**WHAT TO DO:** Once you find the line with "30: (437, 294)" in the data that follows, repeat it and every line after it exactly, through the line with "56: (363, 246)".

**Saved data entries:**
Start of Block

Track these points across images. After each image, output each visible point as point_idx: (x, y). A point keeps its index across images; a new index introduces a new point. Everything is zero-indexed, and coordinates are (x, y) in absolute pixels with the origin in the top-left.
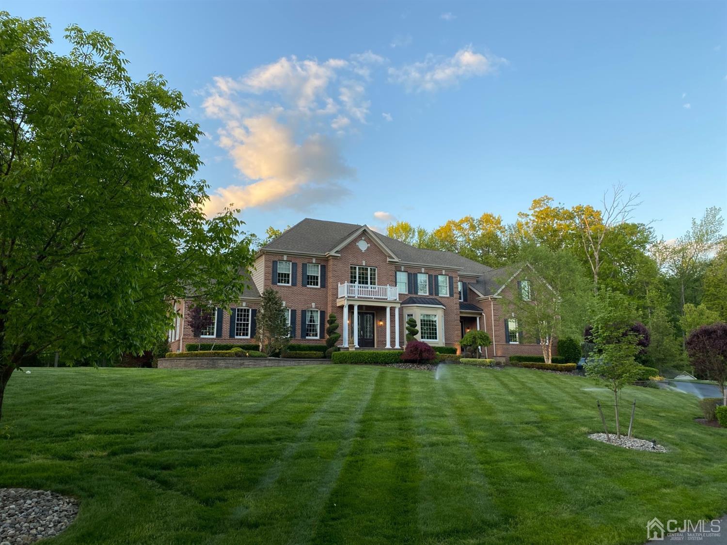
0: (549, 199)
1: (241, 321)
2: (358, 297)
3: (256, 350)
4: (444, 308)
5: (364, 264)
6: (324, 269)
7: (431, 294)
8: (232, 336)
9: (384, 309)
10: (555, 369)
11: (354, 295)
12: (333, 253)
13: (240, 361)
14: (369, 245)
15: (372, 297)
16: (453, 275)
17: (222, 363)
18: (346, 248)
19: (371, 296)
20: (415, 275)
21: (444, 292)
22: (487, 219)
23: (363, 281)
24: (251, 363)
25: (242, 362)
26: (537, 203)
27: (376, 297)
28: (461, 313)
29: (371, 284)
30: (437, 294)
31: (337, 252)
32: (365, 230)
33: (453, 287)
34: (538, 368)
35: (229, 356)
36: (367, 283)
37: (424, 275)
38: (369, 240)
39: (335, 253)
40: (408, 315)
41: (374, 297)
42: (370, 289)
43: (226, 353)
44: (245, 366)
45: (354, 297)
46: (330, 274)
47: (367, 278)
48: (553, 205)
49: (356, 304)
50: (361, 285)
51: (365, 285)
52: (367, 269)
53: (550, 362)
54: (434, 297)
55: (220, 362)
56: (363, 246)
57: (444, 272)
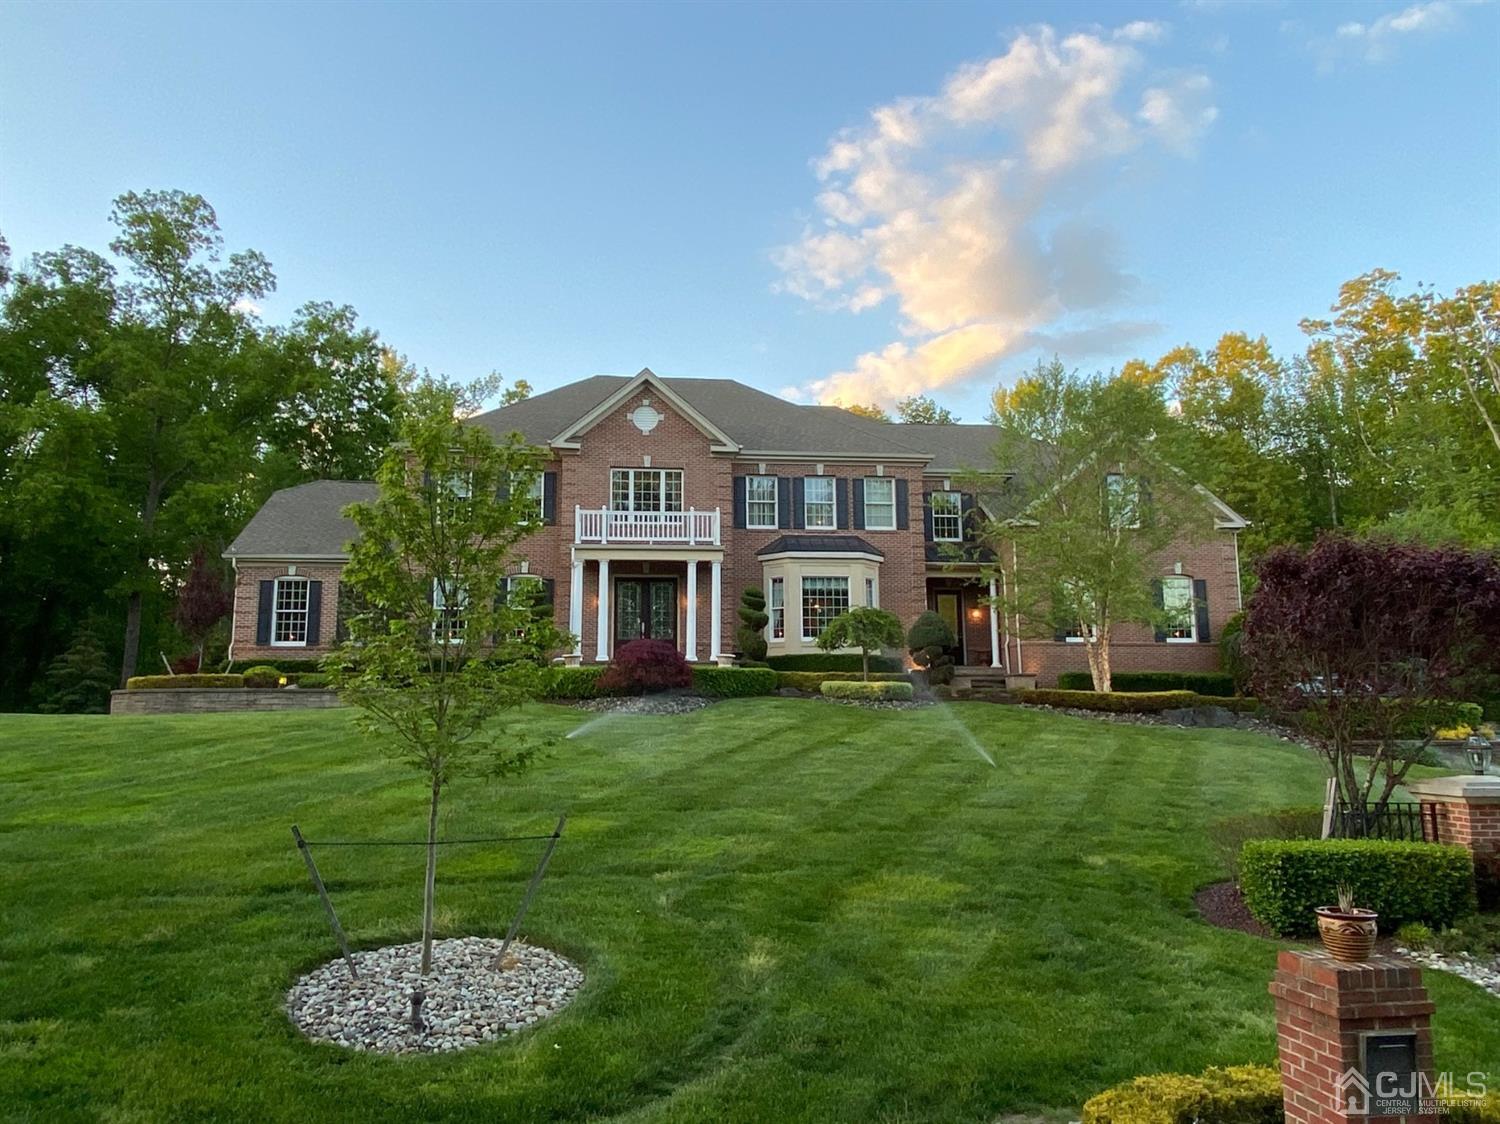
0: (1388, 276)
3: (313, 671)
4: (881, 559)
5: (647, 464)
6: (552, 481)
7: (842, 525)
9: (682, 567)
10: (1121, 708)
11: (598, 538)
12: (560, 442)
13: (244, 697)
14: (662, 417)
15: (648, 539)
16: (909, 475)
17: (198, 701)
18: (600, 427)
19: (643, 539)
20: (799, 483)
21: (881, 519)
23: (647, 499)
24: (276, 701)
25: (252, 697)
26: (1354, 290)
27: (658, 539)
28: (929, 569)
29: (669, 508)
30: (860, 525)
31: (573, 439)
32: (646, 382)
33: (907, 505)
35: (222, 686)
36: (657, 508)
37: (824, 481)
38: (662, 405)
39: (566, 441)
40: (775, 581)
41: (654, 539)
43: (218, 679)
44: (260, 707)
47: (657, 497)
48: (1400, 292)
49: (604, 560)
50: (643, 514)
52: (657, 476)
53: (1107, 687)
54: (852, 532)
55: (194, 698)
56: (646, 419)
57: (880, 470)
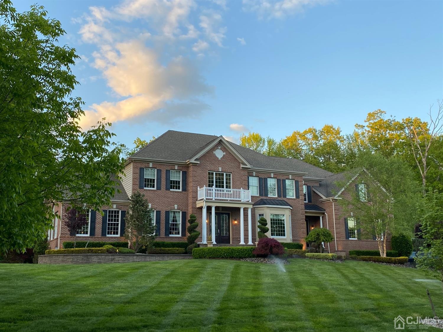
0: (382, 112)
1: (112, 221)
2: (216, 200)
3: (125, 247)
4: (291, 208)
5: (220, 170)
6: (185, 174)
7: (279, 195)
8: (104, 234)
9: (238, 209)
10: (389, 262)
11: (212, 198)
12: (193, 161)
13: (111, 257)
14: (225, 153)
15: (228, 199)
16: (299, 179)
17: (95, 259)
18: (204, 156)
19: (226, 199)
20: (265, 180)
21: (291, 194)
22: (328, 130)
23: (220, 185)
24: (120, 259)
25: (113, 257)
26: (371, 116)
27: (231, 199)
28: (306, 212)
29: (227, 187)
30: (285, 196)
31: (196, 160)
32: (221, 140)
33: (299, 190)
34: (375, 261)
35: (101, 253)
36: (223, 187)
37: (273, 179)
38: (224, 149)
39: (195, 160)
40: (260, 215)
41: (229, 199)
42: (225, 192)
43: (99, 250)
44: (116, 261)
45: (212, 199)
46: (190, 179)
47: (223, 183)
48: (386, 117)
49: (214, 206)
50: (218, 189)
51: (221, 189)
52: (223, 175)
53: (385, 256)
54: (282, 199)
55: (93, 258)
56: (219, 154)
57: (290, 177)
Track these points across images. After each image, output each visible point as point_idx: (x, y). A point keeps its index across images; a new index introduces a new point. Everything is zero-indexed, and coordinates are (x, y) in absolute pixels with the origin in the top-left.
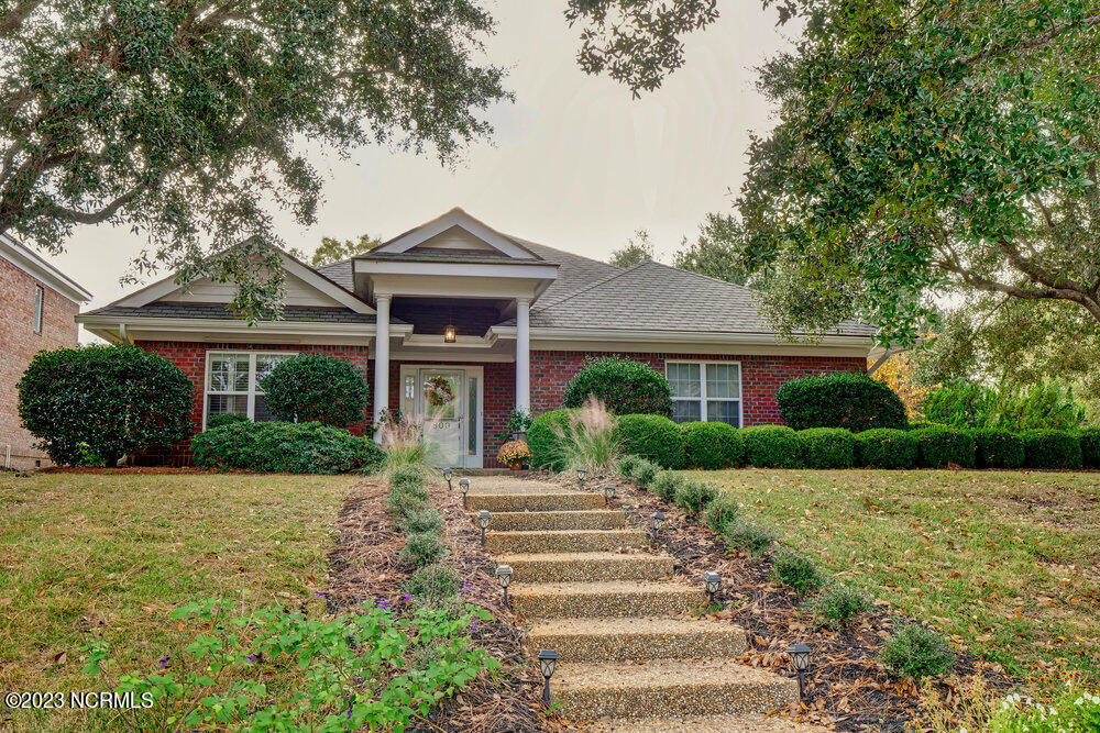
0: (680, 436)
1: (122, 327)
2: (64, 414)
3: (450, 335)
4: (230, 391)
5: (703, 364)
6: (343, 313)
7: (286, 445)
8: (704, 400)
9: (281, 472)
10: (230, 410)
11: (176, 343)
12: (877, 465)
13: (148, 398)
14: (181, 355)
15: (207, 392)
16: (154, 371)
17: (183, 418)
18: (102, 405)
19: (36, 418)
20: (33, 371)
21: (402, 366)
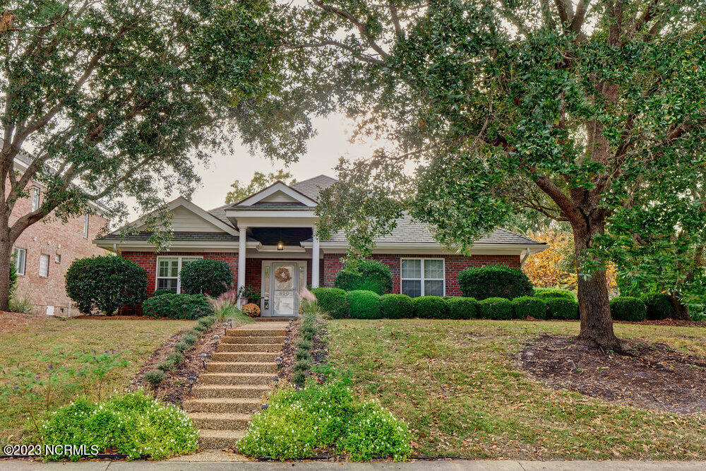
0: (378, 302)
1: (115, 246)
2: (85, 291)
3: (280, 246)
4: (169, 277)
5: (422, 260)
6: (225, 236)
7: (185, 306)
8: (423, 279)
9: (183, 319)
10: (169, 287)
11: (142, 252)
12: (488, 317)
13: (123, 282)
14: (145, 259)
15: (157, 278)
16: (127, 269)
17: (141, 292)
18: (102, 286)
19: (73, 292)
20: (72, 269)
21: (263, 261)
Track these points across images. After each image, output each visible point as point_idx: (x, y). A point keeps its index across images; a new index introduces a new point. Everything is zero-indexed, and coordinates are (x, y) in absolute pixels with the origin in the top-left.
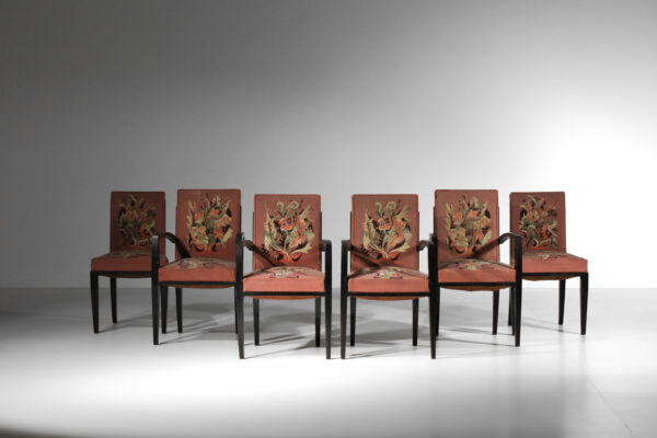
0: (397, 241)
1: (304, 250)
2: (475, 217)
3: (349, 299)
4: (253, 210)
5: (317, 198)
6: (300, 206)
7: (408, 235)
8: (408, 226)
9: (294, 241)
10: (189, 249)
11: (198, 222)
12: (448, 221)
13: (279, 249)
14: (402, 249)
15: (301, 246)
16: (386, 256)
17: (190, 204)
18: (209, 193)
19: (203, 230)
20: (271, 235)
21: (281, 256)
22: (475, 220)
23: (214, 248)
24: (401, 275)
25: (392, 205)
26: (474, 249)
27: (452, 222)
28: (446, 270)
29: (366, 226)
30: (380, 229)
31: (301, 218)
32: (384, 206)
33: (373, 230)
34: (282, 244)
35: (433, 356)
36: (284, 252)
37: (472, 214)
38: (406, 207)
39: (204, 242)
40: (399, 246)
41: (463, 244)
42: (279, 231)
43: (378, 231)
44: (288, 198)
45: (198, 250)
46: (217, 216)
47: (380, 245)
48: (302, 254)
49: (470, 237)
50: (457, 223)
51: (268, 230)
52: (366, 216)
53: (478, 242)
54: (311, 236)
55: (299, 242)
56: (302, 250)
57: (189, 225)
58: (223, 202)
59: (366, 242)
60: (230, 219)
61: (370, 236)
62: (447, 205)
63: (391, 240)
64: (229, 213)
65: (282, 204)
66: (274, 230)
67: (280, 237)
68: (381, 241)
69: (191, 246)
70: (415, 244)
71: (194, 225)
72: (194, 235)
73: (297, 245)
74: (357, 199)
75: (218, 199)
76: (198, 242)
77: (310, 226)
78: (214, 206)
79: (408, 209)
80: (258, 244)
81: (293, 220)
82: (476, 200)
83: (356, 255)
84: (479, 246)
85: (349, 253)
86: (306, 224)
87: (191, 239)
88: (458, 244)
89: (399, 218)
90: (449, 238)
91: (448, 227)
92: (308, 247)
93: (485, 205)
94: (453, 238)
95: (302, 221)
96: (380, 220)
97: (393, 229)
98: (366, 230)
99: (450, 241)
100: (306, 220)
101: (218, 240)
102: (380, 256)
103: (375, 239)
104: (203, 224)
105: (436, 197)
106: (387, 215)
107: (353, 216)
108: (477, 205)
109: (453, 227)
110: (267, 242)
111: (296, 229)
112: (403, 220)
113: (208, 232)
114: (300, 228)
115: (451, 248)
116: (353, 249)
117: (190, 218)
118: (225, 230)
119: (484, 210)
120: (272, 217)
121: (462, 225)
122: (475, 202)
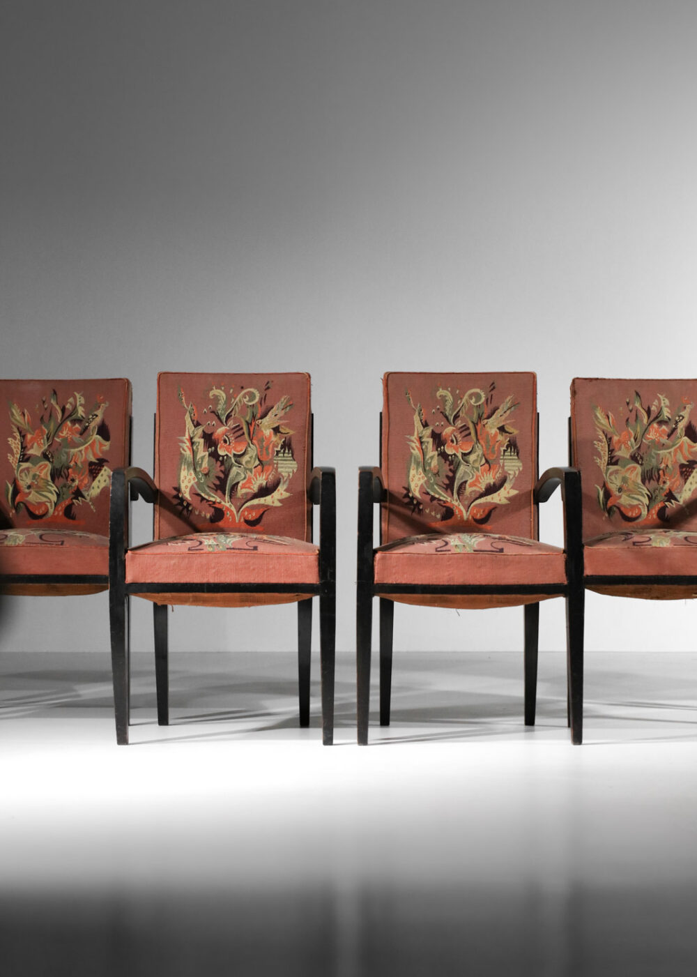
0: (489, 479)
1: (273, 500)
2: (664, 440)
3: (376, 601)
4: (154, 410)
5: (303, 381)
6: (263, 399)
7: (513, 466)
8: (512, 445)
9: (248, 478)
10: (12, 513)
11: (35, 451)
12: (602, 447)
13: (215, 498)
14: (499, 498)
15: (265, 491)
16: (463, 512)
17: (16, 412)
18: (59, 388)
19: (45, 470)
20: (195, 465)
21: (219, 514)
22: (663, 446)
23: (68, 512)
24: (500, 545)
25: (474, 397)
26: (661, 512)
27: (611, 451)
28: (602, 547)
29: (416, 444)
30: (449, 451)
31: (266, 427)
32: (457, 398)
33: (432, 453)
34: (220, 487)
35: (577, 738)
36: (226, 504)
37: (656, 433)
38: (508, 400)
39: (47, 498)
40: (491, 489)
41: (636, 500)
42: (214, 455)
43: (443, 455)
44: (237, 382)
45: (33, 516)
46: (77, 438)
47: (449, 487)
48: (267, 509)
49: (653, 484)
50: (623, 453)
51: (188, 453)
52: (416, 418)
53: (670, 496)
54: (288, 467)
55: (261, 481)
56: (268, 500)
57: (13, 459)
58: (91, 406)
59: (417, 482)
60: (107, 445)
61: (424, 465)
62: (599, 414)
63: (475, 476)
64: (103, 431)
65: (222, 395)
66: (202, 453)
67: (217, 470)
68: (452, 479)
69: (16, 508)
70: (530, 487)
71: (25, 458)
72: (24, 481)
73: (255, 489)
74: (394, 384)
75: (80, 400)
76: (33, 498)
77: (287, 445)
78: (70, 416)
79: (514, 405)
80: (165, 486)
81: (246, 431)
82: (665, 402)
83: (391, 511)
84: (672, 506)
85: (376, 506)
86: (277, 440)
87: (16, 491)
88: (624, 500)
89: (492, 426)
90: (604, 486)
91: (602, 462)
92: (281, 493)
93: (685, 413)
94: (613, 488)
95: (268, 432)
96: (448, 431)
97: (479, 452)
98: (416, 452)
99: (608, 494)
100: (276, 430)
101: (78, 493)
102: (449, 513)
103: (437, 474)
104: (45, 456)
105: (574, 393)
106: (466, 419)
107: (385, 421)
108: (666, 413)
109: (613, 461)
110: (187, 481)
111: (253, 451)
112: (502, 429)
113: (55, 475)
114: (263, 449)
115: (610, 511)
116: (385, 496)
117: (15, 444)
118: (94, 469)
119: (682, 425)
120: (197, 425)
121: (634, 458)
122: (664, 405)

End of Block

**RESPONSE TO THIS EXERCISE:**
30: (437, 294)
31: (337, 252)
32: (365, 230)
33: (453, 287)
34: (538, 368)
35: (229, 356)
36: (367, 283)
37: (424, 275)
38: (369, 240)
39: (335, 253)
40: (408, 315)
41: (374, 297)
42: (370, 289)
43: (226, 353)
44: (245, 366)
45: (354, 297)
46: (330, 274)
47: (367, 278)
48: (553, 205)
49: (356, 304)
50: (361, 285)
51: (365, 285)
52: (367, 269)
53: (550, 362)
54: (434, 297)
55: (220, 362)
56: (363, 246)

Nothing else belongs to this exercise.